The Australian Transport Safety Bureau has launched a level three inquiry into the incident on 21 July when a 177 seat Jetstar A320 arriving from Christchurch came within 20 feet of the ground at Melbourne Airport while making two missed approaches in fog.

A level three inquiry is one “where investigation is likely to significantly mitigate future accidents.”

Until that investigation was launched Jetstar had been allowed to conduct an internal inquiry into the incident.

But it took Jetstar weeks to work out that something was amiss in the conduct of what should have been a routine set of missed approaches before the crew decided to divert to nearby Avalon Airport, which was fog free.

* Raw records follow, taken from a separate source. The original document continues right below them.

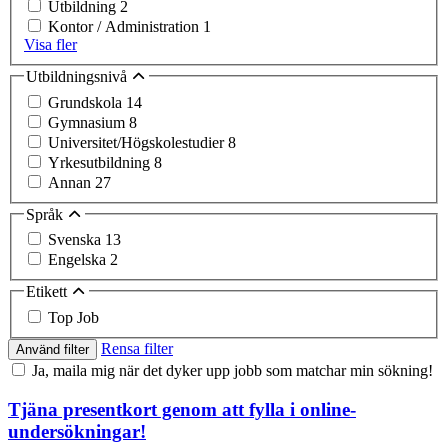
Utbildning
2
Kontor / Administration
1
Visa fler
Utbildningsnivå
Grundskola
14
Gymnasium
8
Universitet/Högskolestudier
8
Yrkesutbildning
8
Annan
27
Språk
Svenska
13
Engelska
2
Etikett
Top Job
Rensa filter
Använd filter
Ja, maila mig när det dyker upp jobb som matchar min sökning!
Tjäna presentkort genom att fylla i online-
undersökningar!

The airline then issued confusing statements as to what had happened, and went on to claim there had been a failure in the functioning of the automatic go-around system in the Airbus.

Suddenly the Minister of Transport, Mark Vaile, was asking questions, his regulator the Civil Aviation Safety Authority, stopped saying it was all a minor matter best left to the carrier, and a dossier full of evidence about what really happened on board the Jetstar flight lobbed on the front desk of the independent investigator, the Australian Transport Safety Bureau.

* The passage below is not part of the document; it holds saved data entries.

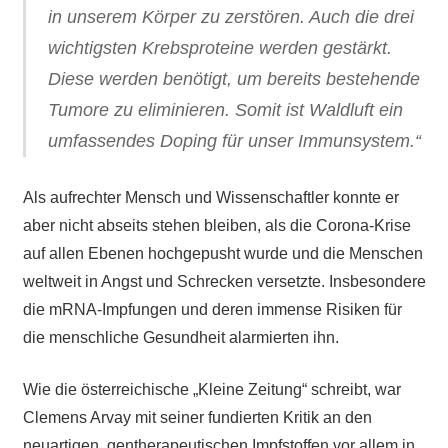
in unserem Körper zu zerstören. Auch die drei
wichtigsten Krebsproteine werden gestärkt.
Diese werden benötigt, um bereits bestehende
Tumore zu eliminieren. Somit ist Waldluft ein
umfassendes Doping für unser Immunsystem.“
Als aufrechter Mensch und Wissenschaftler konnte er
aber nicht abseits stehen bleiben, als die Corona-Krise
auf allen Ebenen hochgepusht wurde und die Menschen
weltweit in Angst und Schrecken versetzte. Insbesondere
die mRNA-Impfungen und deren immense Risiken für
die menschliche Gesundheit alarmierten ihn.
Wie die österreichische „Kleine Zeitung“ schreibt, war
Clemens Arvay mit seiner fundierten Kritik an den
neuartigen, gentherapeutischen Impfstoffen vor allem in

Whatever might have failed on the Jetstar flight, whether human or mechanical, there was a failure in process intended to ensure the prompt and public investigation of flight safety incidents involving a mainline Australian carrier.

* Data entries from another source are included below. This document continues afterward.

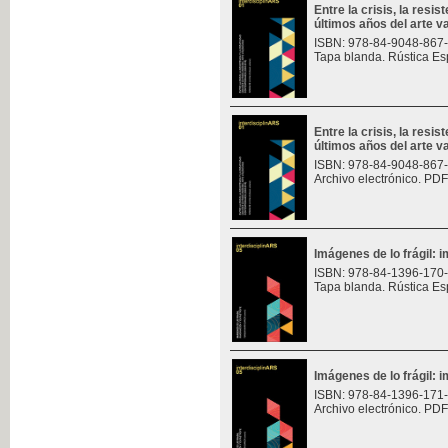
Entre la crisis, la resis
últimos años del arte v
ISBN: 978-84-9048-867
Tapa blanda. Rústica Es
Entre la crisis, la resis
últimos años del arte v
ISBN: 978-84-9048-867
Archivo electrónico. PDF
Imágenes de lo frágil: 
ISBN: 978-84-1396-170
Tapa blanda. Rústica Es
Imágenes de lo frágil: 
ISBN: 978-84-1396-171
Archivo electrónico. PDF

Nothing adverse is known or suggested about Jetstar’s determination to get to the bottom of the incident. But an internal inquiry was inappropriate.

A claimed failure of a major system in a widely used airliner should trigger an immediate independent inquiry like the one now underway, but two months late. The ATSB is required to produce an interim factual report into the Jetstar incident no later than 5 October. After that comes the full report, which may take months to finalise.